Curvature-induced effects in magnetic nanosystems

Curvilinear magnetic objects are in focus of intensive research due to the possibility to obtain new fundamental effects and stabilize topologically non-trivial magnetic textures at the nanoscale [1]. In geometrically-broken magnetic objects all energy functionals, that contains spatial derivatives, e.g. exchange, magnetostatic and intrinsic Dzyaloshinskii-Moriya (DMI) interactions, are reshaping in a way of appearance additional curvature-induced chiral and anisotropy terms. These novel chiral magnetic responses arise in the physical space, by introducing bends and twists to magnetic architectures even of conventional materials. We address both experimentally and theoretically the appearance of curvature-induced exchange effects in parabolic nanostripes with different geometrical parameters [2]. We show that a pinning of transversal domain wall at the parabolic apex is originated due to the presence of local curvature-induced DMI that creates a subsequent pinning potential. Measuring the depinning field enables to quantify the effective exchange-driven DMI interaction constant.

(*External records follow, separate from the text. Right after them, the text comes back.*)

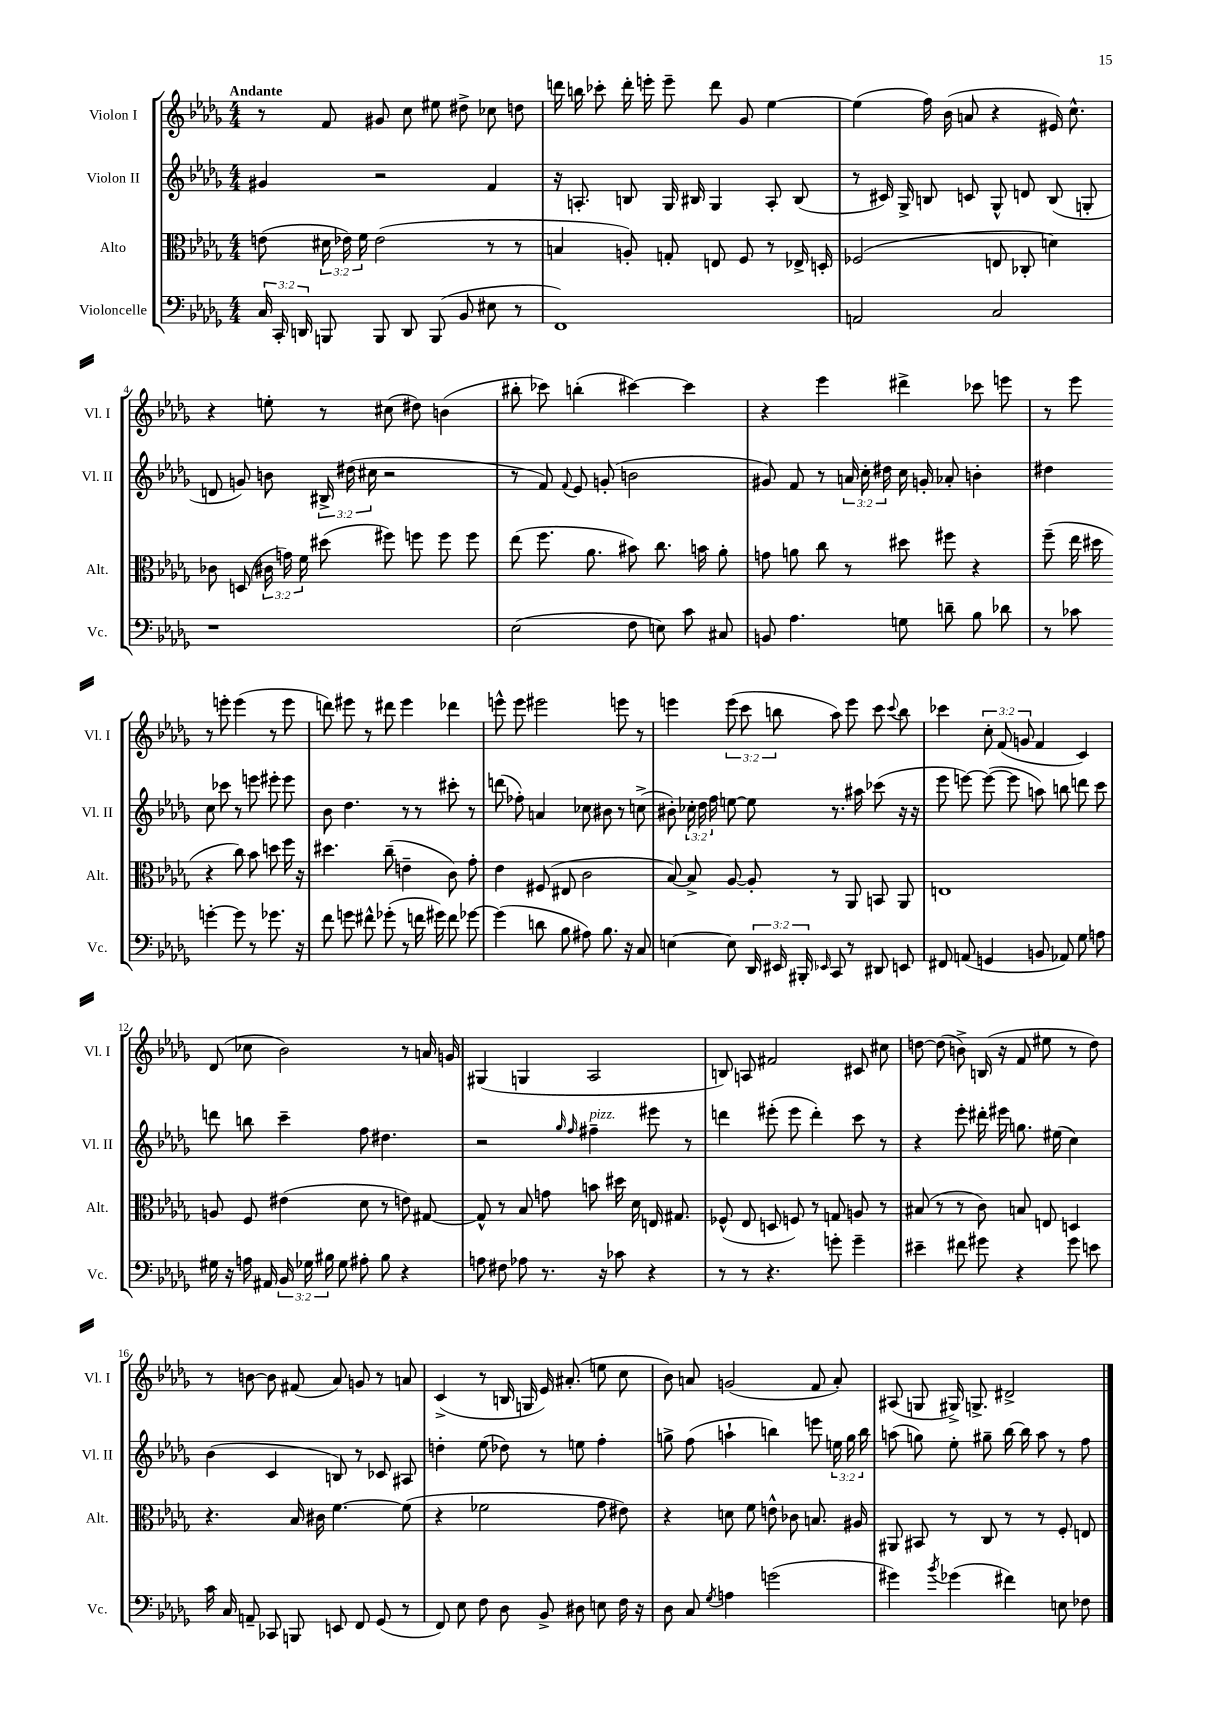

**kern	**kern	**kern	**kern
*staff4	*staff3	*staff2	*staff1
*clefF4	*clefC3	*clefG2	*clefG2
*k[b-e-a-d-g-]	*k[b-e-a-d-g-]	*k[b-e-a-d-g-]	*k[b-e-a-d-g-]
*M4/4	*M4/4	*M4/4	*M4/4
24C	(8e	4g#	8r
24CC'	.	.	.
24DD	.	.	.
8BBB	24d#	.	8f
.	24e-)	.	.
.	24f	.	.
8BBB	(2e-	2r	8g#
8DD	.	.	8cc
(8BBB	.	.	8ee#
8BB-	.	.	8dd#^
8E#	8r	4f	8cc-
8r	8r	.	8dd
=	=	=	=
1FF)	4B	16r	16ddd
.	.	8.A'	16bb
.	.	.	8ccc-'
.	8A')	8B	16ddd'
.	.	.	16eee'
.	8G'	16G-	8eee~
.	.	16B#	.
.	8E	4G-	8ddd
.	8F	.	8g-
.	8r	8A'	[4ee-
.	16E-^	(8B#	.
.	16D'	.	.
=	=	=	=
2AA	(2F-	8r	(4ee-]
.	.	16c#)	.
.	.	16G-^	.
.	.	8B	16ff)
.	.	.	(16b-
.	.	8c	8a
2C	8E	8G-^^	4r
.	8C-'	8d	.
.	4d)	(8B	16e#)
.	.	.	8.cc^^
.	.	8G'	.
=	=	=	=
1r	8c-	8d	4r
.	(8D	8g)	.
.	24c#	8b	8ee'
.	24g)	.	.
.	24f	.	.
.	(8dd#	24B#^	8r
.	.	(24dd#	.
.	.	24cc#	.
.	8ff#)	2r	(8cc#
.	8ff	.	8dd#)
.	8ff	.	(4b
.	8ff	.	.
=	=	=	=
(2E-	(8ee-	8r	8bb#'
.	8.ff	8f)	8ccc-)
.	.	8qqf	.
.	.	8e-	(4bb'
.	8.a-	.	.
.	.	(8g'	.
8F	8b#)	2b	[4ccc#)
8E)	8.cc	.	.
8c	.	.	4ccc#]
.	16b	.	.
8C#	8a-'	.	.
=	=	=	=
8BB	8g	8g#)	4r
4.A-	8a	8f	.
.	8cc	8r	4eee-
.	8r	24a	.
.	.	24cc'	.
.	.	24dd#	.
8G	8dd#	16cc	4ddd#^
.	.	16g'	.
8d~	8ff#	8a-'	.
8B-	4r	4b'	8ccc-
8d-	.	.	8eee
=	=	=	=
8r	(8ff~	4dd#	8r
8c-	16ee-	.	8eee-
.	16dd#	.	.
[4g'	4r	8cc	8r
.	.	8ccc-	8eee'
8g]	8cc)	8r	(4eee
8r	8b-	8eee	.
8.g-	8dd	8eee#'	8r
.	16ff	8eee#	8eee
16r	16r	.	.
=	=	=	=
8f	4.dd#	8b-	8ddd)
8g	.	4.dd-	8eee#
8f#^^	.	.	8r
(8g-'	(8cc~	.	8ddd#
8r	4e~	8r	4eee#
16f	.	8r	.
16g#)	.	.	.
8f	8c)	8ccc#'	4ddd-
[8g-	8g-'	8r	.
=	=	=	=
(4g-]	4e-	(8ddd	8eee^^
.	.	8ff-')	8eee
8d	(8F#	4a	2eee#
8B-	8E#	.	.
8A#)	2c	8cc-	.
8.B-	.	8b#	.
.	.	8r	8eee
16r	.	.	.
8C	.	(8cc^	8r
=	=	=	=
[4E	[8B-)	8b#')	4eee
.	8B-^]	24cc-'	.
.	.	24dd-	.
.	.	24ff	.
8E]	[8A-	[8ee	(12eee
.	.	.	12ccc
24DD-	8A-']	8ee]	.
24EE#	.	.	12bb
24BBB#'	.	.	.
16qqEE-	.	.	.
8CC	8r	8.r	8aa-)
8r	8AA-	.	8eee
.	.	16aa#	.
8DD#	8BB	(8ccc-	8ccc
.	.	.	8qqccc
8EE	8AA-	16r	8bb
.	.	16r	.
=	=	=	=
8FF#	1E	8eee-	4ccc-
(8AA	.	[8eee)	.
4GG	.	(8eee_	12cc'
.	.	.	(12f
.	.	8eee]	.
.	.	.	12g
8BB	.	8aa)	4f
8AA-)	.	8bb	.
8G-	.	8ddd	4c)
8A	.	8ccc	.
=	=	=	=
16G#	8A	8ddd	(8d-
16r	.	.	.
16A	8F	8bb	8cc-
16AA#	.	.	.
24BB-	(4e#	4ccc~	2b-)
24G-	.	.	.
24B#	.	.	.
8G-	.	.	.
8A#'	8d-	8ff	.
8B#	8r	4.dd#	.
4r	8e)	.	8r
.	[8G#	.	16a
.	.	.	16g
=	=	=	=
8A	8G#^^]	2r	(4G#
8F#	8r	.	.
8A-	8B-	.	4G
8.r	8g	.	.
.	.	16qqgg-	.
.	.	16qqff	.
.	8b	4ff#~	2A-
16r	.	.	.
8c-	16dd#	.	.
.	16d-	.	.
4r	16E	8eee#	.
.	8.G#	.	.
.	.	8r	.
=	=	=	=
8r	(8F-^^	4ddd	8B)
8r	8E-	.	8A
4.r	8D	(8eee#'	2f#
.	8F)	8eee#	.
.	8r	4ddd')	.
8g'	8G	.	.
4g~	8A	8ccc	8c#
.	8r	8r	8cc#
=	=	=	=
4e#~	(8B#	4r	[8dd
.	8r	.	(8dd]
8f#	8r	8eee-'	8b^)
8g#	8c)	16ddd#'	(16B
.	.	16eee#	16r
4r	8B	8.gg	8f
.	8E	.	8ee#
.	.	(16ee#	.
8g#	4D	4cc)	8r
8e	.	.	8dd)
=	=	=	=
16c	4.r	(4b-	8r
16C	.	.	.
8AA~	.	.	[8b
8CC-	.	4c	8b]
8BBB	16B-	.	(8f#
.	16c#	.	.
8EE	[4.f	8B)	8a-)
8FF	.	8r	8g
(8GG-	.	8c-	8r
8r	(8f]	8A#	8a
=	=	=	=
8FF)	4r	4dd'	(4c^
8E-	.	.	.
8F	2f-	(8ee-	8r
8D-	.	8dd-)	16B
.	.	.	16G
8BB-^	.	8r	16e-)
.	.	.	(8.a#'
8D#	.	8ee	.
8E	8g-	4ff'	8ee
16F	8e#)	.	8cc
16r	.	.	.
=	=	=	=
8D-	4r	8gg^	8b-)
8C	.	(8ff	8a
8qG-	.	.	.
4A	8d	4aa`	(2g
.	8f	.	.
(2g	8e^^	4bb)	.
.	8c-	.	.
.	8.B	8eee	8f
.	.	24ee	8a')
.	.	24gg	.
.	16A#	.	.
.	.	24bb	.
=	=	=	=
4g#)	8AA#	(8aa	(8A#
.	8BB#	8gg)	8G
8qb-	.	.	.
(4g-	8r	8ee-'	16G#^)
.	.	.	8.G^
.	8C	8gg#~	.
4f#)	8r	[16bb-	2d#^
.	.	16bb-]	.
.	8r	8aa	.
8E	8F'	8r	.
8F-	8E	8ff	.
==	==	==	==
*-	*-	*-	*-
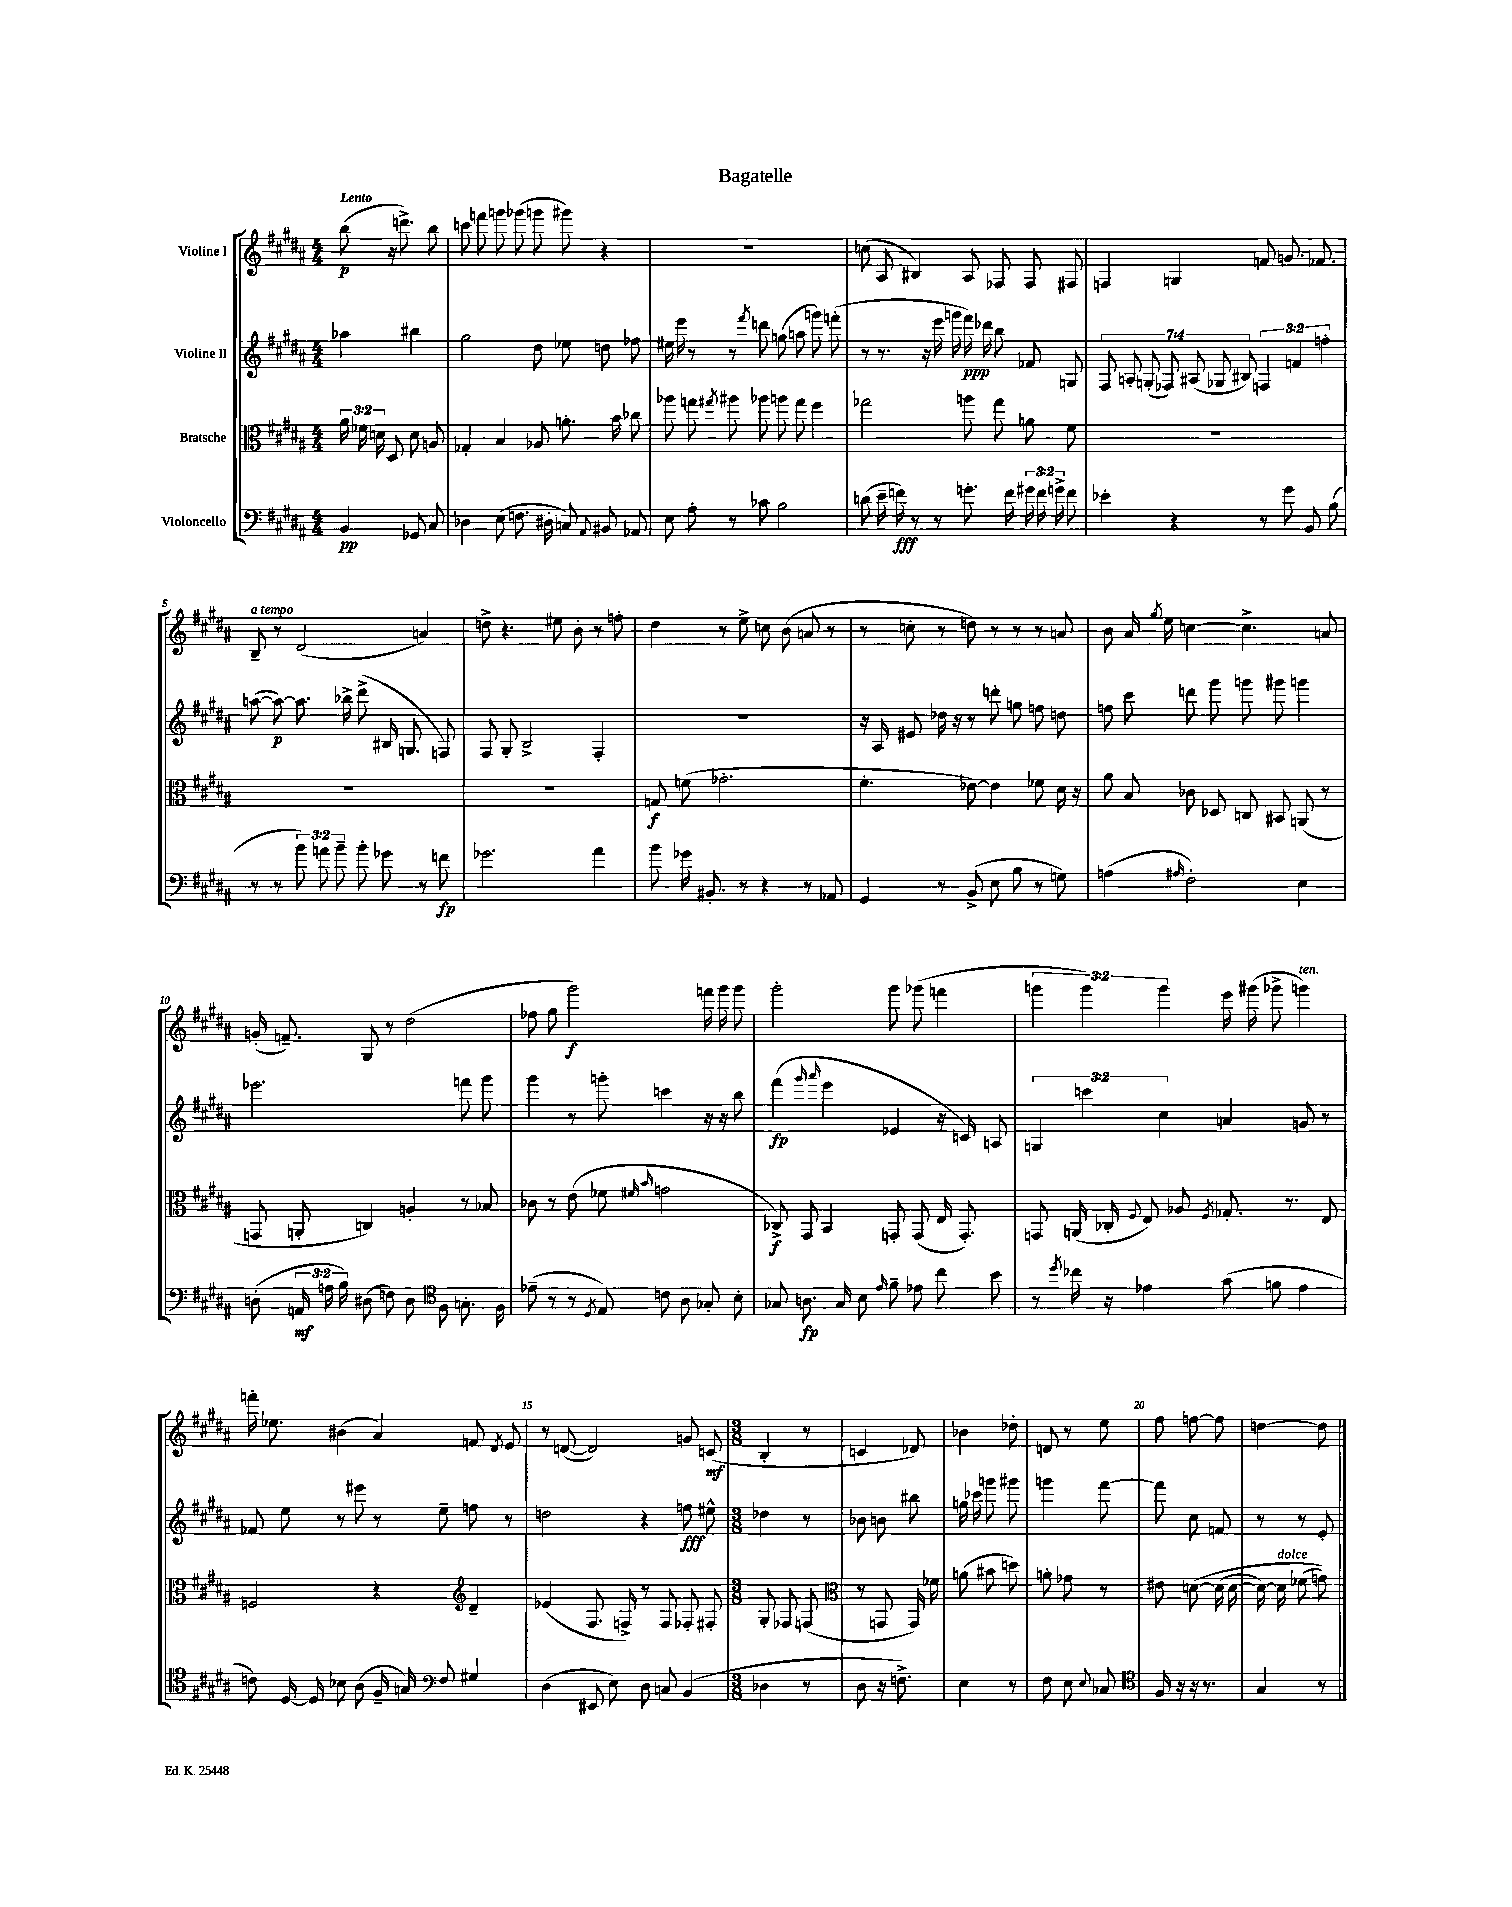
\header { title = "Bagatelle" }
<<
\new StaffGroup <<
\new Staff = "s0" \with { instrumentName = "Violine I" } {
    \clef treble \key b \major \numericTimeSignature \time 4/4 \override Staff.TupletNumber.text = #tuplet-number::calc-fraction-text \partial 2 \tempo "Lento"
    \autoBeamOff b''8\p( r16 d'''8.->) b''8 |
    c'''8 f'''8 g'''8 ges'''8( g'''8 gis'''8) r4 |
    R1 |
    c''8( ais8 bis4) ais8 fes8 fes8 fis8 |
    f4 g4 f'8 g'8. fes'8. |
    b8--^\markup { \italic "a tempo" } r8 dis'2( a'4) |
    d''8-> r4. eis''8 b'8-. r8 f''8-. |
    dis''4 r8 e''8-> c''8 b'8( a'8 r8 |
    r8 c''8-. r8 d''8) r8 r8 r8 a'8 |
    b'8 ais'16 \acciaccatura { gis''8 } e''16 c''4~ c''4.-> a'8 |
    g'16-.( f'8.--) gis8 r8 dis''2( |
    fes''8 gis''8 gis'''2\f) f'''16 gis'''16 gis'''8 |
    gis'''2-. gis'''8 ges'''8( f'''4 |
    \tuplet 3/2 { g'''4 g'''4) g'''4 } e'''16 gis'''16( ges'''8-> g'''4^\markup { \italic "ten." }) |
    f'''16-. ees''8. bis'4( ais'4) f'8 \acciaccatura { dis'8 } e'8 |
    r8 d'8~( d'2) g'8 c'8\mf( |
    \numericTimeSignature \time 3/8 b4-. r8 |
    c'4 des'8) |
    bes'4 des''8-. |
    d'8 r8 e''8 |
    fis''8 f''8~ f''8 |
    d''4~ d''8 \bar "|." |
}
\new Staff = "s1" \with { instrumentName = "Violine II" } {
    \clef treble \key b \major \numericTimeSignature \time 4/4 \override Staff.TupletNumber.text = #tuplet-number::calc-fraction-text \partial 2
    \autoBeamOff aes''4 bis''4 |
    gis''2 dis''8 ees''8 d''8 fes''8 |
    eis''16 e'''16 r8 r8 \acciaccatura { fis'''8 } d'''8 g''8( a''8 g'''8) f'''8-.( |
    r8 r8. r16 e'''16 g'''16 fis'''16\ppp) des'''16 b''8 fes'8 g8 |
    \tuplet 7/4 { fis8 a8-. g8-.( fes8) ais8( ges8 bis8) } \tuplet 3/2 { f4 f'4 f''4-. } |
    a''8~( a''8~\p) a''8. bes''16-> dis'''8->( bis16 g8. f8) |
    fis8 gis8-. b2-> fis4-. |
    R1 |
    r16 ais16 eis'8 des''16 r16 r8 d'''8-. g''8 f''8 d''8 |
    f''8 cis'''8 d'''8 gis'''8 g'''8 gis'''8 g'''4 |
    ees'''2. f'''8 gis'''8 |
    gis'''4 r8 g'''8-. c'''4 r16 r16 b''8 |
    fis'''4\fp( \grace { gis'''16 ais'''16 } e'''4 ees'4 r16 c'16) a8 |
    \tuplet 3/2 { g4 c'''4 cis''4 } a'4 g'8 r8 |
    fes'8 e''8 r8 eis'''8 r8 e''8-- f''8 r8 |
    d''2 r4 f''8\fff eis''8-^ |
    \numericTimeSignature \time 3/8 des''4 r8 |
    bes'8 b'8 bis''8 |
    g''16 ces'''16 g'''8 gis'''8 |
    g'''4 fis'''8~ |
    fis'''8 cis''8 f'8 |
    r8 r8 e'8-. \bar "|." |
}
\new Staff = "s2" \with { instrumentName = "Bratsche" } {
    \clef alto \key b \major \numericTimeSignature \time 4/4 \override Staff.TupletNumber.text = #tuplet-number::calc-fraction-text \partial 2
    \autoBeamOff \tuplet 3/2 { ais'16 fes'16 d'16 } dis8 d'8 a8 |
    ges4-. b4 aes8 a'8.-. b'16 ces''8 |
    aes''8 g''8 \acciaccatura { gis''8 } ais''8 aes''8 a''8 gis''8 fis''4 |
    ges''2 a''8 ges''8 a'8 fis'8 |
    R1 |
    R1 |
    R1 |
    g8\f f'8( ges'2.-. |
    fis'4.-. ees'8~) ees'4 fes'8 dis'16 r16 |
    ais'8 b8 ces'8 des8 c8 bis,8 a,8( r8 |
    g,8 a,8-. c4) a4-. r8 bes8 |
    ces'8 r8 e'8( fes'8 \grace { fis'16 b'16 } g'2 |
    ces8->\f) gis,8 b,4 g,8-. g,8( e16 g,8.-.) |
    g,8 a,16( ces16-. \appoggiatura { fis8 } e8) aes8 \acciaccatura { fis8 } ges8.-. r8. e8 |
    f2 r4 \clef treble dis'4-- |
    ees'4( fis8. f16->) r8 f8 fes8-. fis8-. |
    \numericTimeSignature \time 3/8 gis8-. fes8 f8( |
    \clef alto r8 g,8 g,16) fes'16 |
    a'8( bis'8 d''8) |
    a'8-. ges'8 r8 |
    eis'8 d'8~\( d'16( d'16~ |
    d'16~) d'16^\markup { \italic "dolce" } fes'8( g'8)\) \bar "|." |
}
\new Staff = "s3" \with { instrumentName = "Violoncello" } {
    \clef bass \key b \major \numericTimeSignature \time 4/4 \override Staff.TupletNumber.text = #tuplet-number::calc-fraction-text \partial 2
    \autoBeamOff b,4\pp ges,8 cis8 |
    des4 e8( f8. dis16-. c8) \appoggiatura { ais,8 } bis,8 aes,8 |
    e8 ais8-. r8 ces'8 b2 |
    d'8( e'16-- f'16\fff) r8 r8 g'8.-. f'16 \tuplet 3/2 { gis'16 f'16 g'16-> } f'8 |
    ees'4-. r4 r8 gis'8 b,8 b8( |
    r8 r8 \tuplet 3/2 { b'8) a'8 b'8-- } b'8-. ges'8 r8 f'8\fp |
    ges'2. ais'4 |
    b'8 ges'16 bis,8.-. r8 r4 r8 aes,8 |
    gis,4 r8 b,8->( e8 b8 r8 g8) |
    a4( \grace { ais16 } fis2-.) e4 |
    d8-.( \tuplet 3/2 { a,16\mf a16 b16) } dis8( f8) dis8 f8 g8.-. f16 |
    \clef tenor ees'8--( r8 r8 \acciaccatura { dis8 } e8) c'8 ais8 ges8-. b8-. |
    ges8 a8.\fp ges16 b8 \grace { e'16 } fis'8-- ees'8 cis''8 b'8 |
    r8 \acciaccatura { dis''8 } ces''16 r16 ees'4 gis'8( f'8 ees'4 |
    c'8) dis16~ dis16 bes8 ais8( fis16-- g16) fis8 gis4 |
    \clef bass dis4( eis,8 e8) dis8 c8 b,4( |
    \numericTimeSignature \time 3/8 des4 r8 |
    dis8 r16 f8.->) |
    e4 r8 |
    fis8 e8 \appoggiatura { e8 } ces8 |
    \clef tenor fis16 r16 r16 r8. |
    gis4 r8 \bar "|." |
}
>>
>>
\layout { \context { \Score \override BarNumber.break-visibility = ##(#f #t #t) barNumberVisibility = #(every-nth-bar-number-visible 5) } }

In its turn, the interplay between the intrinsic and exchange-induced DMI paves the way to a mesoscale DMI, whose symmetry and strength depend both on the geometrical and material parameters [3]. Developing this concept we propose a novel approach towards artificial ME materials with helimagnetic nanohelices embedded in a piezoelectric matrix [4]. By applying an electric field, small geometrical changes of pitch and radius could lead to the phase transition from a homogeneously magnetized state (full average magnetic moment) to a periodical one (zero average magnetic moment). [1] R. Streubel et. al., J. Phys. D: Appl. Phys. 49,363001 (2016). [2] O. Volkov et al.. Phys. Rev. Lett. 123, 077201 (2019). [3] O. Volkov et al., Sci. Rep. 8, 866 (2018). [4] O. Volkov et al., J. Phys. D: Appl. Phys. 52, 345001 (2019).